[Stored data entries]

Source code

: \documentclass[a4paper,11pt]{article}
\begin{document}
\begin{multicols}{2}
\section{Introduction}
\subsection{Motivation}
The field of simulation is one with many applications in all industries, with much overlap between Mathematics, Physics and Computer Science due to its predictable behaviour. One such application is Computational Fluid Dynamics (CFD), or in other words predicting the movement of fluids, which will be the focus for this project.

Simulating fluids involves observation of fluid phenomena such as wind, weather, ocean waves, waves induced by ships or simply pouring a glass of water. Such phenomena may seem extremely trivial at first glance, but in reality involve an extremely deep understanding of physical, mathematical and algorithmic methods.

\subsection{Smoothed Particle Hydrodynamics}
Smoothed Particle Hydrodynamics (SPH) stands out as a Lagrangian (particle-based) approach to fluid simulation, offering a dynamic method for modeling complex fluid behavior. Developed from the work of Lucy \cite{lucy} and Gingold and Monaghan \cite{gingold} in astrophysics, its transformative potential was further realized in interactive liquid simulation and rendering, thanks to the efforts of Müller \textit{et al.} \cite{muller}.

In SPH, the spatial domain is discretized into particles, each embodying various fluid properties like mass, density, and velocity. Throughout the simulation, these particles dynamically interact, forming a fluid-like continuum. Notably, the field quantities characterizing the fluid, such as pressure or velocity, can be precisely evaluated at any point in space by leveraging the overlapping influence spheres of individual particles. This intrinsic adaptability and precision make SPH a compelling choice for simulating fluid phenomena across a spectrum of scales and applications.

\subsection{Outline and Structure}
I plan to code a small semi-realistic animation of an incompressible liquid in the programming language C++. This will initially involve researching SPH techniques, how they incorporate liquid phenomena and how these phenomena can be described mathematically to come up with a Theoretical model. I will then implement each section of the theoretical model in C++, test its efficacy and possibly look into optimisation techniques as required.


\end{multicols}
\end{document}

# Task goal:
Line by line, please reproduce the records exactly.

# Solution for this problem:
Source code

: \documentclass[a4paper,11pt]{article}
\begin{document}
\begin{multicols}{2}
\section{Introduction}
\subsection{Motivation}
The field of simulation is one with many applications in all industries, with much overlap between Mathematics, Physics and Computer Science due to its predictable behaviour. One such application is Computational Fluid Dynamics (CFD), or in other words predicting the movement of fluids, which will be the focus for this project.

Simulating fluids involves observation of fluid phenomena such as wind, weather, ocean waves, waves induced by ships or simply pouring a glass of water. Such phenomena may seem extremely trivial at first glance, but in reality involve an extremely deep understanding of physical, mathematical and algorithmic methods.

\subsection{Smoothed Particle Hydrodynamics}
Smoothed Particle Hydrodynamics (SPH) stands out as a Lagrangian (particle-based) approach to fluid simulation, offering a dynamic method for modeling complex fluid behavior. Developed from the work of Lucy \cite{lucy} and Gingold and Monaghan \cite{gingold} in astrophysics, its transformative potential was further realized in interactive liquid simulation and rendering, thanks to the efforts of Müller \textit{et al.} \cite{muller}.

In SPH, the spatial domain is discretized into particles, each embodying various fluid properties like mass, density, and velocity. Throughout the simulation, these particles dynamically interact, forming a fluid-like continuum. Notably, the field quantities characterizing the fluid, such as pressure or velocity, can be precisely evaluated at any point in space by leveraging the overlapping influence spheres of individual particles. This intrinsic adaptability and precision make SPH a compelling choice for simulating fluid phenomena across a spectrum of scales and applications.

\subsection{Outline and Structure}
I plan to code a small semi-realistic animation of an incompressible liquid in the programming language C++. This will initially involve researching SPH techniques, how they incorporate liquid phenomena and how these phenomena can be described mathematically to come up with a Theoretical model. I will then implement each section of the theoretical model in C++, test its efficacy and possibly look into optimisation techniques as required.


\end{multicols}
\end{document}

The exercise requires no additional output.